# [DESCRIPTION OF THE TASK]
Rewrite the section of the fact sheet below from "When you have" to "out of pain.", replacing "treatments" with "therapies".

When you have cancer and you have tried many treatments without success, it can be very hard to know when to stop treatment. Sometimes, even with the best care, cancer continues to spread. It is hard to accept, but the best thing for you at that point may be to stop the cancer treatment. Instead, you could focus on getting care to keep you comfortable and out of pain.

This fact sheet explains how to know when it is time to stop treatment and focus on end-of-life care. You can use this information to talk with your health care provider about your options and choose the best care for you.

Cancer responds best to treatment the first time.

When you treat a tumour for the first time, there is hope that the treatment will destroy the cancer cells and keep them from returning. If your tumour keeps growing, even with treatment, there is a lower chance that more treatment will help.

This is especially true for solid tumour cancers, like breast, colon, and lung cancer, and sarcoma. Health care providers know a lot about how these cancers grow or shrink over time and how they respond to treatment. They have found that treatment after treatment often offers little or no benefit.

Records from a data source:
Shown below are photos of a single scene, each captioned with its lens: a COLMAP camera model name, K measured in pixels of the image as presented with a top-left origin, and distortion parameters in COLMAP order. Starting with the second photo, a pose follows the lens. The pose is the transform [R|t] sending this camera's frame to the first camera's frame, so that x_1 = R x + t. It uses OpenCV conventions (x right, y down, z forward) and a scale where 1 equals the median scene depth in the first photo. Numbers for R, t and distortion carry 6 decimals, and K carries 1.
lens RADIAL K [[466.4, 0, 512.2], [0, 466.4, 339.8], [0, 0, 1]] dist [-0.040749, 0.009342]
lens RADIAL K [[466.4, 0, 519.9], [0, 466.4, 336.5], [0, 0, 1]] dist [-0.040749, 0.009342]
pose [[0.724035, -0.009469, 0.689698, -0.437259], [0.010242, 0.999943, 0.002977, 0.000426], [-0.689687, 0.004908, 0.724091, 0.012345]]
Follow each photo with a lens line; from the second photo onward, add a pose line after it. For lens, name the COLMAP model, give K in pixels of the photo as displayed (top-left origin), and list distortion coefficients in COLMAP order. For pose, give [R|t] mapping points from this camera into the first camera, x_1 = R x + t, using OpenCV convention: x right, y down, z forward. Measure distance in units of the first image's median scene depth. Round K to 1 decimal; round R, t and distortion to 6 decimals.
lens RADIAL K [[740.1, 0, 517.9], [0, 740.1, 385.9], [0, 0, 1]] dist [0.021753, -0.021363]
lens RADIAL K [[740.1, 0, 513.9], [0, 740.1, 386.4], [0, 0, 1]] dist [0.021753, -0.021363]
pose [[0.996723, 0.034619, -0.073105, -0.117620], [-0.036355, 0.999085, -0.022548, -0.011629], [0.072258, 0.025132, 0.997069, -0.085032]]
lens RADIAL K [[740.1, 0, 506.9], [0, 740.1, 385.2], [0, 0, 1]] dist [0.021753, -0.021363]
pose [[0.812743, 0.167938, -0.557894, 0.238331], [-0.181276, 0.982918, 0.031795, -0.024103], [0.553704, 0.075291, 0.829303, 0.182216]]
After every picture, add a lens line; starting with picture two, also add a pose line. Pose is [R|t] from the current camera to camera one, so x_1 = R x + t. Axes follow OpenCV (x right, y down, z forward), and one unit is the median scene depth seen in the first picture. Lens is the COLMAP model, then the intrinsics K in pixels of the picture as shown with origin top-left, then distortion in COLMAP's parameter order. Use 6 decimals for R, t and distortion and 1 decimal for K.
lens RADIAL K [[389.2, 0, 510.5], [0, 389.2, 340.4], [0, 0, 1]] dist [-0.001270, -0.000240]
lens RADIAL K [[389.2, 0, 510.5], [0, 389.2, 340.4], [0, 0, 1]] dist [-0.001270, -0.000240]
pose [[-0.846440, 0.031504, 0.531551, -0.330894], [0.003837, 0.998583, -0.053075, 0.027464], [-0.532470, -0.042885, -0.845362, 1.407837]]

# [TASK RESPONSE]
When you have cancer and you have tried many therapies without success, it can be very hard to know when to stop treatment. Sometimes, even with the best care, cancer continues to spread. It is hard to accept, but the best thing for you at that point may be to stop the cancer treatment. Instead, you could focus on getting care to keep you comfortable and out of pain.